5G DSS começa a funcionar no Brasil: entenda o que é e como usar

Embora a Agência Nacional de Telecomunicações (Anatel) tenha definido que o leilão do 5G será realizado apenas 2021, operadoras como TIM e Claro estão se antecipando para iniciar um processo de transição para a próxima geração de transmissão de dados.

A prévia do 5G atenderá pelo nome de “5G DSS” e entrará em funcionamento já no mês de julho, em caráter experimental, nas cidades de São Paulo e Rio de Janeiro. Entretanto, antes que você contrate-o achando que já está na próxima geração de dados móveis, é importante conhecer alguns aspectos técnicos que fazem dele apenas um teaser do que virá por aí em 2021 ou 2022.

O que é 5G DSS?

A tecnologia 5G DSS começa a funcionar no Brasil no dia 14 de julho, nas cidades de São Paulo e Rio de Janeiro, por intermédio da operadora Claro e em parceria com uma empresa sueca de tecnologia. A sigla DSS, em inglês, é um indicativo para Compartilhamento Dinâmico de Espectro, a chave para um upgrade na transmissão de dados em relação ao atual 4G.

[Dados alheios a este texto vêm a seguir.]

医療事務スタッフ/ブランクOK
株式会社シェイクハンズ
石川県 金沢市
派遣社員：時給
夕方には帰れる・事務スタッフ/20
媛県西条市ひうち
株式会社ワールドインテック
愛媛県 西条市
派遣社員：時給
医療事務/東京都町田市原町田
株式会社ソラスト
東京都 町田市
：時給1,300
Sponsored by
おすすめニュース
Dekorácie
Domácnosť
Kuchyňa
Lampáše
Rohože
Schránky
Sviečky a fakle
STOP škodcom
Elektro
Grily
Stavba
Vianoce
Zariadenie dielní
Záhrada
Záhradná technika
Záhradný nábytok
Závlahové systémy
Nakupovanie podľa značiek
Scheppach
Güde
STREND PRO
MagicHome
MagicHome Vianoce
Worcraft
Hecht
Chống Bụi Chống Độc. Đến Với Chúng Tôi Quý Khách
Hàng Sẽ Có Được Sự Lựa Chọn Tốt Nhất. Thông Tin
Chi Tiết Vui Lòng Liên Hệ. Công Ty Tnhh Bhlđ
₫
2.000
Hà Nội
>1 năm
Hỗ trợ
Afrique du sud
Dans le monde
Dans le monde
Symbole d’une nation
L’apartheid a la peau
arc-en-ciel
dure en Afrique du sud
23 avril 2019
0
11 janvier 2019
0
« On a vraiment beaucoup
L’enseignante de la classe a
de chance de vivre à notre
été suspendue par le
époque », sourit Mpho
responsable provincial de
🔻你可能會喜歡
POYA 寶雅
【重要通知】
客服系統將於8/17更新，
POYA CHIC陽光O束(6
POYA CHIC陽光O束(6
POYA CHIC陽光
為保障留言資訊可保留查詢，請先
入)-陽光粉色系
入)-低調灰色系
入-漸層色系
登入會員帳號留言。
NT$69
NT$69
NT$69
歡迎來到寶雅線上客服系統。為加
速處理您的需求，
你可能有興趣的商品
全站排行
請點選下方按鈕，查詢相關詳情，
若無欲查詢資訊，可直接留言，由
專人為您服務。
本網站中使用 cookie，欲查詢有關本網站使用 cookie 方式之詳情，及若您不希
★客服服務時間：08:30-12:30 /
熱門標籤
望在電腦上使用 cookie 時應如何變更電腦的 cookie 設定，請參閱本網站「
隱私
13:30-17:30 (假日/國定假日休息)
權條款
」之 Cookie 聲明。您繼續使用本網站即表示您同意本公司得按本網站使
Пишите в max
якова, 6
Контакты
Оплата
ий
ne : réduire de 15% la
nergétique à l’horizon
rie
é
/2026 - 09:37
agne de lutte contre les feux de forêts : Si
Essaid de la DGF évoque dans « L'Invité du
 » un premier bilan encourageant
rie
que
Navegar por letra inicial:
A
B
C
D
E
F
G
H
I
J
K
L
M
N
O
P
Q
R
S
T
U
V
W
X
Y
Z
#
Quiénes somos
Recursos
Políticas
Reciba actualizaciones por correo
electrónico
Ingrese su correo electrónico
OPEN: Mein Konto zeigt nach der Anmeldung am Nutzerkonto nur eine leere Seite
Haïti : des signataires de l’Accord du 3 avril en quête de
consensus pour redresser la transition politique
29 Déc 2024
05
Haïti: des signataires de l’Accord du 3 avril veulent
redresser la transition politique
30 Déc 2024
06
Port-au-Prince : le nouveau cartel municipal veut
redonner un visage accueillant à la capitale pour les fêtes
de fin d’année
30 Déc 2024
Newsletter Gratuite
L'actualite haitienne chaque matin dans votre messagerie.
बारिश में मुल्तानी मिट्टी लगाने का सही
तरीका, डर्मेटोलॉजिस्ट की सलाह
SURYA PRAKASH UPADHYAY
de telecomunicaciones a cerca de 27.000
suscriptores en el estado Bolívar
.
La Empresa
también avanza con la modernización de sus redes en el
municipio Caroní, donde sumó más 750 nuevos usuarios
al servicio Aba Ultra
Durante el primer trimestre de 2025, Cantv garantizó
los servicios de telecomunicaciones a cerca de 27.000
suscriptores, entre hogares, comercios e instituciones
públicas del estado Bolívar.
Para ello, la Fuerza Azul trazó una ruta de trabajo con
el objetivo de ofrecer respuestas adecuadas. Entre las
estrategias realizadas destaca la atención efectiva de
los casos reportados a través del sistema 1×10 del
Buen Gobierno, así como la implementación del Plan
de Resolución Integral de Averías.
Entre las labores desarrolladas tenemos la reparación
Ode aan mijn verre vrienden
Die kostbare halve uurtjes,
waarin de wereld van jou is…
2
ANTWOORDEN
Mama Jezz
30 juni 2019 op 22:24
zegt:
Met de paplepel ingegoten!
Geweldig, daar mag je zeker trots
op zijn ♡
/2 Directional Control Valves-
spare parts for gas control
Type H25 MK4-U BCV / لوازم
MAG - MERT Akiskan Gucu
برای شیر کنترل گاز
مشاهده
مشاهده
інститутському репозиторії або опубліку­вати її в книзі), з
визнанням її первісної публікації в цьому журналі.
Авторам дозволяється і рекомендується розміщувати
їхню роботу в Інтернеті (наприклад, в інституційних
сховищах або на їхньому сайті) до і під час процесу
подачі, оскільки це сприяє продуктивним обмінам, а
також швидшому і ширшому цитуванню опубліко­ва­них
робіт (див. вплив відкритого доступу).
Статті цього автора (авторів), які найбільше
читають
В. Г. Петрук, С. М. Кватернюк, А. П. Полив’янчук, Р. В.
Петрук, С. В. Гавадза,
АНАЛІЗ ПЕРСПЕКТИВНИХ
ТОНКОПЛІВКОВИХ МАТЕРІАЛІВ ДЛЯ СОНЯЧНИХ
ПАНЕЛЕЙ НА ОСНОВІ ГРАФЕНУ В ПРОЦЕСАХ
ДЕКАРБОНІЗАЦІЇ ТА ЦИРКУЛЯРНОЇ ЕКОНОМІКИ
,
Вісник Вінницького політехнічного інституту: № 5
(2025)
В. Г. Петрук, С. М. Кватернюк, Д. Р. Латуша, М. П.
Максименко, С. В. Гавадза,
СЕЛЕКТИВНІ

Segundo a Claro, essa tecnologia utilizará o compartilhamento das frequências que já operam no país, que são diferentes das que serão utilizadas quando o 5G efetivamente for regulamentado pela Anatel. Assim, a partir das frequências em que o 4G opera, a Claro promete uma internet com velocidade até 12 vezes mais rápida do que o 4G tradicional.

Para se ter uma ideia, o 5G efetivo permitirá que os smartphones transacionem dados a uma velocidade de 1 Gbps. No entanto, o 5G DSS, em demonstração da própria operadora, atingiu 414 Mbps de velocidade no Speedtest.

Além disso, é importante ressaltar que para o 5G DSS funcione é preciso que o smartphone seja compatível com essa frequência. Hoje, entre todos os aparelhos vendidos no Brasil, apenas um modelo suporta esse recurso, o que o torna bastante limitado.

Cobertura restrita na fase inicial

Em sua primeira semana de funcionamento, o 5G DSS ficará restrito a algumas poucas regiões das capitais de São Paulo e Rio de Janeiro. Para os paulistas, o sinal estará habilitado apenas na Avenida Paulista e no bairro Jardins. Posteriormente, será expandido para bairros das zonas Sul e Oeste, tais como Campo Belo, Vila Madalena, Pinheiros, Itaim, Moema, Brooklin, Vila Olímpia, Cerqueira César, Paraíso, Ibirapuera e Santo Amaro.

Já no caso do Rio de Janeiro, inicialmente o sinal será aberto em Ipanema, no Leblon e na Lagoa. Posteriormente, serão adicionados ao espectro toda a orla, do Leme a Barra da Tijuca, as regiões Jardim Oceânico, Joá, São Conrado e Copacabana. Segundo a operadora, a escolha dos locais se deu em razão da demanda de tráfego, da infraestrutura de 4.5G disponível e da densidade populacional, entre outros fatores.

Já a TIM também anunciou que trabalhará com o 5G DSS, mas somente a partir de setembro, em três municípios: Bento Gonçalves (RS), Itajubá (MG) e Três Lagoas (MS), com mais cidades sendo adicionadas à lista a partir de 2021. Detalhes técnicos sobre como funcionará a rede da TIM não foram divulgados.